“You must pray for the peace of Jerusalem!
May those who love you rest at ease.”
Beloved, how do you pray for the church? The word that we translate as “pray” in this passage is the Hebrew word, la’v’ (shaal), which more literally refers to the way someone might plead or beg for something. There is a sense of desperation in its tone. Beloved, is this the way in which you pray for the church? Do you plead with God for her purity and for her peace? Are you committing yourself to intercede on her behalf, not just for her witness, but for her genuine peace as well.

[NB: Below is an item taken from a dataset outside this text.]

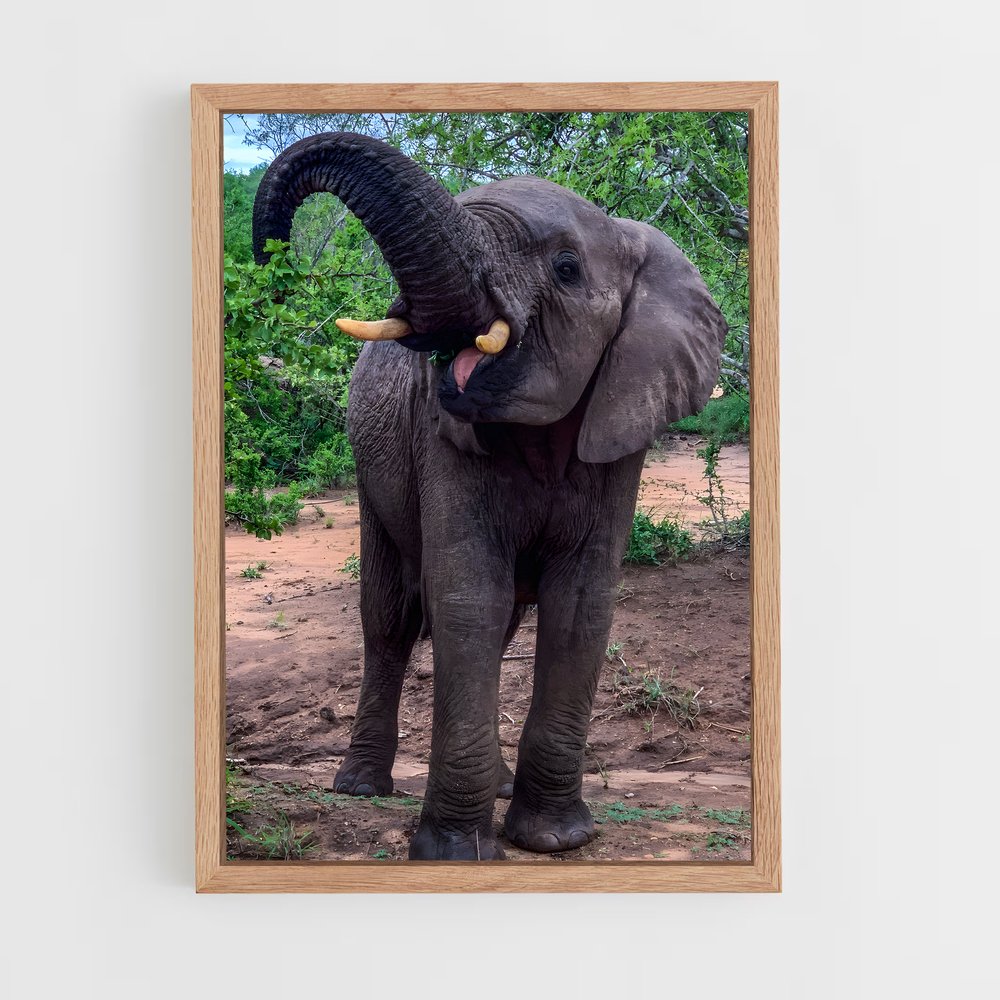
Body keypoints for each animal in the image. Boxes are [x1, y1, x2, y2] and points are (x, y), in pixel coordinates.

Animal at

Just as the psalmist is commending ancient Israel to do this for Jerusalem, how desperately important it is for us to do so for the church—both for our local congregations and for the witness of evangelical churches throughout the world.
But what do we mean by “peace”? The term ~Alv’ (shalom) means more than rest from war or personal comfort without oppression, though certainly those elements are included and those elements should be at the heart of our prayer life. Indeed, we should long for the day when the scoffers and nay-sayers who mock the church are brought into judgment and they can no longer tear down God’s people. At the same time, the call for peace, in the Hebrew tongue also anticipated the coming of the Messiah (for the Hebrews today, it still does—at least in their mindset). It is a longing for the great redeemer that God had promised to send to his people…though the Jewish people rejected Him. And praise the Lord that the Jewish people rejected Christ, for this rejection made way for the Gospel to go out to us, the gentile believers! When we see the mighty plan of God unfolded in this way, all we can do is to say with the Apostle Paul:
“Oh the depth of riches and wisdom and knowledge of God!
How unfathomable are his judgments and inscrutable his ways!”
Thus, when we pray for peace, we pray with the knowledge that God has already sent his Messiah in Jesus Christ and assured for us, his people, the peace that “passes all understanding” (Philippians 4:7) which will “rule in our hearts” (Colossians 3:15) and be a testimony of a mind that is set upon Jesus Christ (Romans 8:6). Indeed, our Lord, said, “my peace I leave with you” (John 14:27) and it is because of this that our hearts need not fear or be troubled by the things of the world. We have a confidence that the peace of God has been offered in part to us already and that there is a guarantee given to those who are trusting in Jesus Christ that such peace will be enjoyed in its fullness in the world to come, thus as we pray for that peace here and now, we also pray to hasten the day of our Lord’s return. Indeed, “come Lord Jesus, come!” (Revelation 22:20).
Beloved, let us pray for the peace of the church so that our minds and hearts might rest assured. There are many trials and difficulties that must be faced in this fallen world and there are many challenges that must be met, yet the church of Christ has been promised victory; let us be a part of that mighty day and engage the world’s lies with Truth, knowing that the Messiah has come and his name is Jesus Christ.